The regulator’s proposals for reforming the Financial Services Compensation Scheme (FSCS) have led to some warning the hoped for radical overhaul amounts to little more than a redistribution of cost for advisers, and fears already hard to come by business insurance will dry up or become much more expensive.
This morning (1 May) the regulator published its final rules on FSCS funding, following months of consultation.
It confirmed it would implement its previous proposals - including forcing product providers to contribute about 25 per cent of the compensation costs that fall on advisers.
It will also merge the life and pensions and investment intermediation funding classes, and carve mortgage advisers out to the general insurance distribution class.
But the regulator has also opened a consultation on a new proposal, which aims to force advisers' professional indemnity (PI) insurers to cover some of the cost of compensation by allowing the body to claim against a defaulted firm’s insurance.
Some advisers think this could push more insurers out of the market or hike the price of premiums.
Steven Farrall from Williams Farrall Woodward Financial Planning said: “It will fail. You cannot ‘force’ the PI insurers to do anything. They will simply exit the market.”
Alistair Cunningham, financial planning director at Wingate Financial Planning, also thought insurers might vote with their feet.
“Anecdotally PII is already getting harder to obtain, no doubt in a significant part due to the final salary pension transfer issues,” he said.
Only on Tuesday the FSCS confirmed DB transfer claims had pushed the adviser levy for the coming year up £52m.
Alan Chan, director at IFS Wealth & Pensions, warned the regulator would need to be wary of “spooking PI insurers” into exiting but said the measure would ultimately be for the greater good.
He said: “Relatively speaking, it should mean lower cost to the advisers in the longer term. PI insurers are notorious for their exclusion clauses and the FCA is aware that for some firms their PI cover is not worth the paper it's written on because of the terms.

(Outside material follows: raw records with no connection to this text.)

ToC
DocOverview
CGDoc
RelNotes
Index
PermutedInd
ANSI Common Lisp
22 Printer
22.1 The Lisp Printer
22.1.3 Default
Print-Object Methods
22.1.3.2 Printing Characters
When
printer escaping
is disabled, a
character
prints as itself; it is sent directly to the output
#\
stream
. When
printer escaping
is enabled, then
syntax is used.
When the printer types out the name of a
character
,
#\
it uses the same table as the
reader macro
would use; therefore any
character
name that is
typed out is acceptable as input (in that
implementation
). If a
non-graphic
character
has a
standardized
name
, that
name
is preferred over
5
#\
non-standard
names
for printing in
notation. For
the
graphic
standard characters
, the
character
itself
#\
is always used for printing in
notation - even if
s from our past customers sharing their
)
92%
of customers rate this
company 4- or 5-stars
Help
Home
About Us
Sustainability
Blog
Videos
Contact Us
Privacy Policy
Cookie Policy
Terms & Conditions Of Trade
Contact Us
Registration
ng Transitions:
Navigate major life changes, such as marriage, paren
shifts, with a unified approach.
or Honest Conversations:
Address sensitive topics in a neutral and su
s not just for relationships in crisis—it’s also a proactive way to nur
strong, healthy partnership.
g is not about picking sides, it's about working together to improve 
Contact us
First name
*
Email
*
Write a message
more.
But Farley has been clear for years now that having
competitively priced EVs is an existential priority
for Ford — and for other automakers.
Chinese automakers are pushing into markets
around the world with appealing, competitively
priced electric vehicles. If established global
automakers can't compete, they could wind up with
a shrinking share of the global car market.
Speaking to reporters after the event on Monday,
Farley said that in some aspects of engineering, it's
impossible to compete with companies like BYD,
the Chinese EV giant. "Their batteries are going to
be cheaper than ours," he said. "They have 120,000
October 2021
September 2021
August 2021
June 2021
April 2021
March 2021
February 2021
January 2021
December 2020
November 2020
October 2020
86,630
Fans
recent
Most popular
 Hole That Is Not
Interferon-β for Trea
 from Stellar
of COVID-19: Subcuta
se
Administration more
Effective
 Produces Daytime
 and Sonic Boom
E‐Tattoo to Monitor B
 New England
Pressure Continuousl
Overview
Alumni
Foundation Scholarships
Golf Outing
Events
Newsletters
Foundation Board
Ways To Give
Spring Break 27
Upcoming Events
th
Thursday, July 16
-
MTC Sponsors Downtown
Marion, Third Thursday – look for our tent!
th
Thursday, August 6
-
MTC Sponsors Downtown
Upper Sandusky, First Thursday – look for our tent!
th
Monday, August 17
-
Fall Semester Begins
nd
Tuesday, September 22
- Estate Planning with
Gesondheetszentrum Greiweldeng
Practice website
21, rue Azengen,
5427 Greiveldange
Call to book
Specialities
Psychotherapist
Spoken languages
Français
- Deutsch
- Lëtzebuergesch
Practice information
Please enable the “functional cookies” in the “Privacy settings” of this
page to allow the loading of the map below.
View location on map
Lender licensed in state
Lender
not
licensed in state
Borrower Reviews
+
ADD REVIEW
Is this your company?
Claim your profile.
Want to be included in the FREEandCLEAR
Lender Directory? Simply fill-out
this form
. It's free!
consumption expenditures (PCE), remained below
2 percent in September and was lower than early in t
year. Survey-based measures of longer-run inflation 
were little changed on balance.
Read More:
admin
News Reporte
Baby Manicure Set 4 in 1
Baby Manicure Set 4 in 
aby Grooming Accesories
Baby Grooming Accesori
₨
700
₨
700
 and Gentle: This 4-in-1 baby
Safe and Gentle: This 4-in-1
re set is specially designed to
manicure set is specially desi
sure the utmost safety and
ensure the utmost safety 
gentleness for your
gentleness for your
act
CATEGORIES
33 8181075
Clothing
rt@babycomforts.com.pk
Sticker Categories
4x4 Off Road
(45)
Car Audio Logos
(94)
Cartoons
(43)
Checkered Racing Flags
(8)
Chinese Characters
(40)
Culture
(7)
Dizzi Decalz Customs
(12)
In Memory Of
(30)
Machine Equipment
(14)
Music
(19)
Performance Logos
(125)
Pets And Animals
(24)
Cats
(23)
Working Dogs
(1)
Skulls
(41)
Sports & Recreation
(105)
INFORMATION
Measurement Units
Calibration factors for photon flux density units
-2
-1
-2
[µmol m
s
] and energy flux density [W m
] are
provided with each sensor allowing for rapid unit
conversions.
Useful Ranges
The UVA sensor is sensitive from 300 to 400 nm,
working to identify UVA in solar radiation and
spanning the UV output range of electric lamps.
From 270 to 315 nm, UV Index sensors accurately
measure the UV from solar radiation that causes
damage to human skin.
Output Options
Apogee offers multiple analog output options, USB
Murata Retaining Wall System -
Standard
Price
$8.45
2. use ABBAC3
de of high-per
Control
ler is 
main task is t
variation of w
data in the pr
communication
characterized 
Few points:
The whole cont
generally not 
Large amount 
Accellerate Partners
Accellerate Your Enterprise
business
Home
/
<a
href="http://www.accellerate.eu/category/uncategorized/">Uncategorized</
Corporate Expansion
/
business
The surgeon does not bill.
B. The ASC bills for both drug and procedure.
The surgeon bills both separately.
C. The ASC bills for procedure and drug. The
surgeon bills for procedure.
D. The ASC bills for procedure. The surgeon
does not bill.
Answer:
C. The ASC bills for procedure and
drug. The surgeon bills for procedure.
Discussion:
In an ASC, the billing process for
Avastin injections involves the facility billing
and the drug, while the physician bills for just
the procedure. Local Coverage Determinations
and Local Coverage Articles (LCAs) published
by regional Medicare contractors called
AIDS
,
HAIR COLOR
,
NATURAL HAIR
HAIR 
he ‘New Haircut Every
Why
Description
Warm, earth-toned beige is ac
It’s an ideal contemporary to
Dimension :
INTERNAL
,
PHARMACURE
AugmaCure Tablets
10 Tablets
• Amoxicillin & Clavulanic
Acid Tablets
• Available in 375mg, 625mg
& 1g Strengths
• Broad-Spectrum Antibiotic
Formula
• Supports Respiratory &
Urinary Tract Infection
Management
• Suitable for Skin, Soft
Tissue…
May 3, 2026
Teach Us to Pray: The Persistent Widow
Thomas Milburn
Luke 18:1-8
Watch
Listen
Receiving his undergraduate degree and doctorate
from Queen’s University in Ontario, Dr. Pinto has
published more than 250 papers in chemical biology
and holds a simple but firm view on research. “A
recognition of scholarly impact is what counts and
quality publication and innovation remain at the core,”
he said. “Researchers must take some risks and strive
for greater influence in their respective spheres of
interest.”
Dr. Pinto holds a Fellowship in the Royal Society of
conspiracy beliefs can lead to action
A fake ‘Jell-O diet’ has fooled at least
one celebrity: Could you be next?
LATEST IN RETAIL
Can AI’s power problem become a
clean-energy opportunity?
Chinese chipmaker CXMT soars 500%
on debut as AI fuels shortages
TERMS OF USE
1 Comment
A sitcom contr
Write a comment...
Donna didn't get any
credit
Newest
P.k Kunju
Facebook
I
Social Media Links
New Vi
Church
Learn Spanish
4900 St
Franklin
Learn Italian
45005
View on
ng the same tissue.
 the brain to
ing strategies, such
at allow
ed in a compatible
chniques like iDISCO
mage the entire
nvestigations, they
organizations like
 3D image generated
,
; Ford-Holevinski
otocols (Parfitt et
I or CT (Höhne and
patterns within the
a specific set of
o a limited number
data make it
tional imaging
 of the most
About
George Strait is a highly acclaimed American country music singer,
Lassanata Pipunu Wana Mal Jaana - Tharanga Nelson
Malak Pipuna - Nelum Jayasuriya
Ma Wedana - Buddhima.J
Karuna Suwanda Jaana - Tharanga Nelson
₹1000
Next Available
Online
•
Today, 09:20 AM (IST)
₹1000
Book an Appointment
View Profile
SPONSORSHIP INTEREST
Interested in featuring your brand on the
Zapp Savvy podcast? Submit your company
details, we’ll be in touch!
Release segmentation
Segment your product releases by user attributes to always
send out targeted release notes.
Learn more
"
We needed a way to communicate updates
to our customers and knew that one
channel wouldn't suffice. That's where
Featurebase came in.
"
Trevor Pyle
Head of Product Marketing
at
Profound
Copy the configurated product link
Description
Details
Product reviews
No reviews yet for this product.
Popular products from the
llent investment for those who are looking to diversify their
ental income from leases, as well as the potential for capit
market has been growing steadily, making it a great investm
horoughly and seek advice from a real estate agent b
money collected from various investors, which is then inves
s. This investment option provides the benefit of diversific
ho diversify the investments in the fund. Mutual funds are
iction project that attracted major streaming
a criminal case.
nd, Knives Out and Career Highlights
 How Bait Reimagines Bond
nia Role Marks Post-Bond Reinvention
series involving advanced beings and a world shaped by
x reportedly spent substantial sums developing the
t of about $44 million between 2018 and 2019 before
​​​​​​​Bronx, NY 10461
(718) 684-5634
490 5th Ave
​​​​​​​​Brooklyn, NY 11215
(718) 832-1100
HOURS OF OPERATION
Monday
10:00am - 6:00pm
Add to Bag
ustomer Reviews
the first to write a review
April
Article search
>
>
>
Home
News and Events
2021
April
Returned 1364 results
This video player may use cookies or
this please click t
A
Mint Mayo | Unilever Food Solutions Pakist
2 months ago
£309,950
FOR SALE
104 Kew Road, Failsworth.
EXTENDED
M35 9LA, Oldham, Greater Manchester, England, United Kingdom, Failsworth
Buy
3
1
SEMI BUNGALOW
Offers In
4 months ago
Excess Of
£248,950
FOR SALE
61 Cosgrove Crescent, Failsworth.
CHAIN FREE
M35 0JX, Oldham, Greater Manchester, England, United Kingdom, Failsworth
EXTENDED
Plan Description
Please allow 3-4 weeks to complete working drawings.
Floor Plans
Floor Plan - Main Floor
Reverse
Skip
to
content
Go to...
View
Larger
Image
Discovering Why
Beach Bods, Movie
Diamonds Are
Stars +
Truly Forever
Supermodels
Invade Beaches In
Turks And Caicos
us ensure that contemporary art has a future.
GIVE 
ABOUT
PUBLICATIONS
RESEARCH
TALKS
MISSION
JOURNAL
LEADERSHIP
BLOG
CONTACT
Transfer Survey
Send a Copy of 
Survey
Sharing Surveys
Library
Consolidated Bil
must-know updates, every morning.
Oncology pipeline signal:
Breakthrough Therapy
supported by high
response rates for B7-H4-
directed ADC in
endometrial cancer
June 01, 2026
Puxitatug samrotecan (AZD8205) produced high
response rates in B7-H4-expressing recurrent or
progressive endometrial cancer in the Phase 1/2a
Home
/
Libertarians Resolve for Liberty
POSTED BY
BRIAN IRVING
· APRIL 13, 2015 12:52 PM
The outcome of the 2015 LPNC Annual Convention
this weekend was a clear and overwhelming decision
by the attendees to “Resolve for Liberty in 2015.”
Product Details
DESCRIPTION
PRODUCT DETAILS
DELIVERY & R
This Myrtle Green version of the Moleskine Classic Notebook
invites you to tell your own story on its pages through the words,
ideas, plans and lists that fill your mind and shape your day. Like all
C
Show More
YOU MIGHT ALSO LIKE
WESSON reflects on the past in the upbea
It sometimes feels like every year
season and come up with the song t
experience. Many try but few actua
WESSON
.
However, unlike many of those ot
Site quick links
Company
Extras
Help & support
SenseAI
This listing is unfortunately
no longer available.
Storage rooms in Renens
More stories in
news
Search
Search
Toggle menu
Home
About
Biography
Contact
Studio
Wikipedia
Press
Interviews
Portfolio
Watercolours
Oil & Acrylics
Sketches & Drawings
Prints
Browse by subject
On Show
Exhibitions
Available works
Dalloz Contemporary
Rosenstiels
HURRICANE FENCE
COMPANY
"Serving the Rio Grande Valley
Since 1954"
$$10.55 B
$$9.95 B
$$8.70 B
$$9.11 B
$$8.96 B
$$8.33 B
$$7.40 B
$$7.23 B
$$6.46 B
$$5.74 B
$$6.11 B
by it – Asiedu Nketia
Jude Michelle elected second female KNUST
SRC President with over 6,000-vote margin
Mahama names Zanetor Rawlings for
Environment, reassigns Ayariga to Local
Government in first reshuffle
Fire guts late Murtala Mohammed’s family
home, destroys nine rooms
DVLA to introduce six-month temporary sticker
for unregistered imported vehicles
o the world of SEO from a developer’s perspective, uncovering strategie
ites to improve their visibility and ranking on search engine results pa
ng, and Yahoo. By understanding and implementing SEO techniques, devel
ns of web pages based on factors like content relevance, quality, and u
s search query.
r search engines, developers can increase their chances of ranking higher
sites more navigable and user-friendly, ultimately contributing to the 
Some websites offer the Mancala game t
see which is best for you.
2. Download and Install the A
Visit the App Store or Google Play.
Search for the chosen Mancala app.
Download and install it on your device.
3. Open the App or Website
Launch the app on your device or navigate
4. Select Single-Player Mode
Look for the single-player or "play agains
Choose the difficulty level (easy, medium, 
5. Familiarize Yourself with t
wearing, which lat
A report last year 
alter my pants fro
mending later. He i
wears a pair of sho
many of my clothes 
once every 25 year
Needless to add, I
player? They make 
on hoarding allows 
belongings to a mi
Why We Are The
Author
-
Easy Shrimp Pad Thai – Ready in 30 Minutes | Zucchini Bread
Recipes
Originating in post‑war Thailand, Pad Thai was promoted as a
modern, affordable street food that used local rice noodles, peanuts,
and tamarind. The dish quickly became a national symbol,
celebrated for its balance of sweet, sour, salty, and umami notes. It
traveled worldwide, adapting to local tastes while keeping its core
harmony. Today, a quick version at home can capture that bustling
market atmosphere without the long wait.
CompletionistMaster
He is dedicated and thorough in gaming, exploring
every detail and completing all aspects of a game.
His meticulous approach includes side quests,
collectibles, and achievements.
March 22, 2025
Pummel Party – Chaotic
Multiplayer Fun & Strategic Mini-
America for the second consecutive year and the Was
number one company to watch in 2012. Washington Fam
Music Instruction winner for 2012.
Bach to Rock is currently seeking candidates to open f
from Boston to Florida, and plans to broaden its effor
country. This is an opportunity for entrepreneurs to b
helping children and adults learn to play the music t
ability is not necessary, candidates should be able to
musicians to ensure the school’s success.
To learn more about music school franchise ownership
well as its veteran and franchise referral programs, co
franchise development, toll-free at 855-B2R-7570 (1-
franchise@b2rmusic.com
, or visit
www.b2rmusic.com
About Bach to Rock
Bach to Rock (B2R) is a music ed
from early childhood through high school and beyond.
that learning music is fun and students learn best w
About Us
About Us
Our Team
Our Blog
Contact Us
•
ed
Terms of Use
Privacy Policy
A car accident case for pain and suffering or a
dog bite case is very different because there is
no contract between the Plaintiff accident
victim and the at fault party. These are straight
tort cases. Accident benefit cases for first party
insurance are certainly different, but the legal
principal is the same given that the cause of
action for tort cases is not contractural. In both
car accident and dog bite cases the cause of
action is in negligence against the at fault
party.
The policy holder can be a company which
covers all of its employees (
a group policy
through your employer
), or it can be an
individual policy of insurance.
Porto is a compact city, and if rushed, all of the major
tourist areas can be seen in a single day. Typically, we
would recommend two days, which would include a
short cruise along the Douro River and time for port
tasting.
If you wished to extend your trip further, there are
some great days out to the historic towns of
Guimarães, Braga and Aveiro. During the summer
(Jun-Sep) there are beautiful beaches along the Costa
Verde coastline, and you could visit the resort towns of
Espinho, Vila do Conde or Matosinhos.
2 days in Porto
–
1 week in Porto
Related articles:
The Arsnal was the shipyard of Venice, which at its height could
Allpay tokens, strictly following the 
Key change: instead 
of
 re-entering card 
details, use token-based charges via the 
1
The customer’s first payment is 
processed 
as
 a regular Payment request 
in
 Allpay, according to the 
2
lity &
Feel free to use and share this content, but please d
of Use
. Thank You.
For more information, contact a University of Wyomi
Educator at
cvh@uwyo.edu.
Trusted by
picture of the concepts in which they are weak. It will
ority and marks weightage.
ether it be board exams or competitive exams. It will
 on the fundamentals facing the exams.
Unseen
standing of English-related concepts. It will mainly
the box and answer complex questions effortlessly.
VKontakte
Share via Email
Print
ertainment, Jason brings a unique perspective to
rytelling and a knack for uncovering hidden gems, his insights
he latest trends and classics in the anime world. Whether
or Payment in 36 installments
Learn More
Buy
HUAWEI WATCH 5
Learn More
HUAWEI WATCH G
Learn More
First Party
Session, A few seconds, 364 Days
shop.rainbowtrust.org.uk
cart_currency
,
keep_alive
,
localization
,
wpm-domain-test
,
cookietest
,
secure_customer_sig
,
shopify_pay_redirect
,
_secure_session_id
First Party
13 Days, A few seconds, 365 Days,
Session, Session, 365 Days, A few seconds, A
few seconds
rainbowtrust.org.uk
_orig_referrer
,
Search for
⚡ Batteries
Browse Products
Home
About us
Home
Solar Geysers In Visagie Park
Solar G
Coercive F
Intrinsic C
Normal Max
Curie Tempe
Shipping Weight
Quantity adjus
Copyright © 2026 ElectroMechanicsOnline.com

“This has to be addressed by having standard minimum term of cover set by the FCA.”
Providers, meanwhile pointed to a ‘redistribution of cost’ in the FCA’s provider-pay proposal.
Hugh Savill, director of regulation at the Association of British Insurers, said: “[The measure] does not reflect the realities of adviser failure and does not ensure that those responsible are the ones who pay.”
He said the FCA should focus instead on ensuring fewer advisers fail so the cost on the FSCS is “reduced rather than simply redistributed”.
But Aegon said it “warmly welcomed” the move. Steven Cameron, pensions director at the firm, said: “Unlike other providers Aegon has been calling for this, partly to reflect the benefit all players in our industry receive from the confidence the FSCS provides to consumers using the industry’s products and services.”
The FCA is also thinking to reopen the debate on risk-based levies. As revealed today, it has started to collect data on sales of high-risk investment products from 1 April, with a view to developing the levy.